### Material supplied

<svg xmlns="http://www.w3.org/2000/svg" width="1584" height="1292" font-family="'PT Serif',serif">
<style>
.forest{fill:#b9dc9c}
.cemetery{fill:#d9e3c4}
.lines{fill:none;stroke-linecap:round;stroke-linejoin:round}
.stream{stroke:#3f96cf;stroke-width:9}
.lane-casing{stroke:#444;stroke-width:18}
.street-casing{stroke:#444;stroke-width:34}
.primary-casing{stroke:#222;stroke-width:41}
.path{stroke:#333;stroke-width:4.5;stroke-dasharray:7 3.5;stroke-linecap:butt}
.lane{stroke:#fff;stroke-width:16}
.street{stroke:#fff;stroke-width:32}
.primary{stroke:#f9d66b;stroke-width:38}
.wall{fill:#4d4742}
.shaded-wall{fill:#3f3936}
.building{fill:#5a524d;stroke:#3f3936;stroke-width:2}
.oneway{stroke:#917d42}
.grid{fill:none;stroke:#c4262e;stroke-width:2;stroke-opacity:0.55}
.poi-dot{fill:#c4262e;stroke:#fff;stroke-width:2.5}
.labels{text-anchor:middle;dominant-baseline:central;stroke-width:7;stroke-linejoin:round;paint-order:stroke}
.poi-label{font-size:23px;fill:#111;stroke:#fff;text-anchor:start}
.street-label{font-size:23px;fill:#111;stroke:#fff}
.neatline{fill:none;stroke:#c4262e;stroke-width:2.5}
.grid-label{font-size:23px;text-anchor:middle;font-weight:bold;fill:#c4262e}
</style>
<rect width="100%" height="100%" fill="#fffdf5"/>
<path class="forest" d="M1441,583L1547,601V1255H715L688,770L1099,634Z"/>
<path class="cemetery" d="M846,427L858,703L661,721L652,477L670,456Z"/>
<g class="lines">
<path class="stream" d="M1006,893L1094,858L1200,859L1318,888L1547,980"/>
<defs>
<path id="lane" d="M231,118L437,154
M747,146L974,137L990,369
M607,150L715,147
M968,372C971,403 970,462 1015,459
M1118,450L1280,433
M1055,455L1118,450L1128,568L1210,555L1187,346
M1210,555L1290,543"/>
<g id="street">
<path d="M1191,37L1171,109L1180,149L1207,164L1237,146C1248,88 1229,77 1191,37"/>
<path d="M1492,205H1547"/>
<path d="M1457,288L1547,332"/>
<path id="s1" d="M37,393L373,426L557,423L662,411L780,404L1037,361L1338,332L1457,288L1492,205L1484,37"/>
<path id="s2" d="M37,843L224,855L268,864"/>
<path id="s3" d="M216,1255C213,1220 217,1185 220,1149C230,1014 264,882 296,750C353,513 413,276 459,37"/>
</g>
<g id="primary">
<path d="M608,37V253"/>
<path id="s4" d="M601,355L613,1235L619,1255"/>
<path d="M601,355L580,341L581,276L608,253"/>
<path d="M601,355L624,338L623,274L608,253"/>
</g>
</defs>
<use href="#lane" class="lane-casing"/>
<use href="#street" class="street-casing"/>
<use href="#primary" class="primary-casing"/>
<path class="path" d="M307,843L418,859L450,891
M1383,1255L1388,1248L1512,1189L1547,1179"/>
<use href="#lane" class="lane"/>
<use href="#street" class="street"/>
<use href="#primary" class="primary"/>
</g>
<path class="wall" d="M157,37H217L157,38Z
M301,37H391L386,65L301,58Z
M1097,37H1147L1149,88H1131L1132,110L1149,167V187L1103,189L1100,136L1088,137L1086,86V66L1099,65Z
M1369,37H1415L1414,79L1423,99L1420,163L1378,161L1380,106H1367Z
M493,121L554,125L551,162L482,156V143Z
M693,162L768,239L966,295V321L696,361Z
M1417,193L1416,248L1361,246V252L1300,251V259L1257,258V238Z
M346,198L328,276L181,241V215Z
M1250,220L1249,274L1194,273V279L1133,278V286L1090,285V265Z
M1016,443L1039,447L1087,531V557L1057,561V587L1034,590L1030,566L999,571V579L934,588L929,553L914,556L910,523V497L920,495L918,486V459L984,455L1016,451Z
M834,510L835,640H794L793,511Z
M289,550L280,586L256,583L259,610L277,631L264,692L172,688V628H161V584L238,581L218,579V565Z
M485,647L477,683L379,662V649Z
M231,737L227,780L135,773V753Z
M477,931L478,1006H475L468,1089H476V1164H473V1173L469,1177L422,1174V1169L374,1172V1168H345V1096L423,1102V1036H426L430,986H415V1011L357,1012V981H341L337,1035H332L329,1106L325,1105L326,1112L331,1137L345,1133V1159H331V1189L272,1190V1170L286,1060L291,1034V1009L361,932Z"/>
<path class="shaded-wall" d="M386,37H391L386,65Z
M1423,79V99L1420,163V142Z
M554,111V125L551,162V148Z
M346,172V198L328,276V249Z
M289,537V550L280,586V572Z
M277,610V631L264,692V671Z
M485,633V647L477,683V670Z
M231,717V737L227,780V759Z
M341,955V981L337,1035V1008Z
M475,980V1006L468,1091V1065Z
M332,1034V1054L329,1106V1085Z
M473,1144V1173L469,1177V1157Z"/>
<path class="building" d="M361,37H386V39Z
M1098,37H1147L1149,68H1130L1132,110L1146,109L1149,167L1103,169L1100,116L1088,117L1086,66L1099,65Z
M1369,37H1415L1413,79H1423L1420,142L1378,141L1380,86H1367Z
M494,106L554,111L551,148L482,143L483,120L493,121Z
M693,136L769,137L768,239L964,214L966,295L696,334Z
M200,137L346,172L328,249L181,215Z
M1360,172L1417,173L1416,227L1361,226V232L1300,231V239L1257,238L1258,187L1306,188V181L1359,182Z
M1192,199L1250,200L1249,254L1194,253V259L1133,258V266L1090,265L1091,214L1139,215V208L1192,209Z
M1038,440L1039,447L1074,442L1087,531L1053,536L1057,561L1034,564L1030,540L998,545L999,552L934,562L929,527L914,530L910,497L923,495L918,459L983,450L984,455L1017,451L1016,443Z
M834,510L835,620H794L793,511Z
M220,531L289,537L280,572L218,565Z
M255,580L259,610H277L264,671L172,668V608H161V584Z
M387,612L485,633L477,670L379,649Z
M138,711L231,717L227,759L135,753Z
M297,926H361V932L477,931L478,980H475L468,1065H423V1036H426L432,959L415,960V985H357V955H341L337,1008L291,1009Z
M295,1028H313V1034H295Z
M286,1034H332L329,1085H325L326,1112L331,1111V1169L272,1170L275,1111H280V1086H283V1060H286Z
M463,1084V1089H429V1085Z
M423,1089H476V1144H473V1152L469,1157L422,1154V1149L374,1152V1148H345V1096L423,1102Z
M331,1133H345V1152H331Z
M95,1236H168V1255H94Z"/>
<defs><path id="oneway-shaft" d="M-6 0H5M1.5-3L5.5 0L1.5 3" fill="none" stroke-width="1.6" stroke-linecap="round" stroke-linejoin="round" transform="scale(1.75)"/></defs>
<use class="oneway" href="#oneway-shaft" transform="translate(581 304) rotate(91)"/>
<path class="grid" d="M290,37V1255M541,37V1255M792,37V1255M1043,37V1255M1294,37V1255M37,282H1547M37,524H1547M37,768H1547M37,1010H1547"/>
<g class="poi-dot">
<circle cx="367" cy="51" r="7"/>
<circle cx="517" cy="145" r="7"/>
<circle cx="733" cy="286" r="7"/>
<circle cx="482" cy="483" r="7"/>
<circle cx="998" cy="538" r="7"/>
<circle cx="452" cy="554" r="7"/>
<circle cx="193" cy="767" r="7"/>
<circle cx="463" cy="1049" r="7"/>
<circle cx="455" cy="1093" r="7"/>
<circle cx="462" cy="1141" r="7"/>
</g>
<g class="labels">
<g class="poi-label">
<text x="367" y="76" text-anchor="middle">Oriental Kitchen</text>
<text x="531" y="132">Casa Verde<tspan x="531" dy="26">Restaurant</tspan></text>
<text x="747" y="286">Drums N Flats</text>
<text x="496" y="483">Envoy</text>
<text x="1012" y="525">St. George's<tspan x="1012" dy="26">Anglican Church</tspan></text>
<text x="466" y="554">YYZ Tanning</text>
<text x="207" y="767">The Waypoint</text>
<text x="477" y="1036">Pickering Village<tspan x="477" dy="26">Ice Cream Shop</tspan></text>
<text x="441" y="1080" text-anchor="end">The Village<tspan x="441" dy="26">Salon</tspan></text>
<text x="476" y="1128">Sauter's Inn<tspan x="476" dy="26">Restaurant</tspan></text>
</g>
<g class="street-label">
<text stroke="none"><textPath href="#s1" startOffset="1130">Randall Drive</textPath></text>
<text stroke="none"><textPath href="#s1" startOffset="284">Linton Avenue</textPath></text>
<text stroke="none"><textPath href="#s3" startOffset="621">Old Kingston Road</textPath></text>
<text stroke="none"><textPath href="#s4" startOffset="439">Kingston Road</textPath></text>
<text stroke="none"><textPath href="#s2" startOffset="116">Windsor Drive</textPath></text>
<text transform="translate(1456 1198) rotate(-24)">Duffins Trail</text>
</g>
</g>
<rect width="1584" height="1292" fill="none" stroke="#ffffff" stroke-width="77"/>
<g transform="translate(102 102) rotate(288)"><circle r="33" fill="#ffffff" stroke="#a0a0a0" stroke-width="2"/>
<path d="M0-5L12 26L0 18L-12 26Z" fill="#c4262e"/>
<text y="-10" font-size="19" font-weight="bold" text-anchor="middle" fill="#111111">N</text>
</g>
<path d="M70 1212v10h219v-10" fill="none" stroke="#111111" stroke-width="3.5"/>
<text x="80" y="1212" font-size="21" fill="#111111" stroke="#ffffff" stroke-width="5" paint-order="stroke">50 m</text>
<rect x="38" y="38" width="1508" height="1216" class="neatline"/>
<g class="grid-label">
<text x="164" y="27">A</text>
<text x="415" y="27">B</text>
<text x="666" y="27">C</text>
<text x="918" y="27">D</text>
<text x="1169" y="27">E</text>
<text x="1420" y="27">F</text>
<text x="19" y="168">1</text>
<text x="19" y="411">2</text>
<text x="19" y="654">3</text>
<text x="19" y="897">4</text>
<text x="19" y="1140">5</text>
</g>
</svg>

### Brief
Each line carrying the string "lines" should be copied out from the entries.

### Worked solution
.lines{fill:none;stroke-linecap:round;stroke-linejoin:round}
<g class="lines">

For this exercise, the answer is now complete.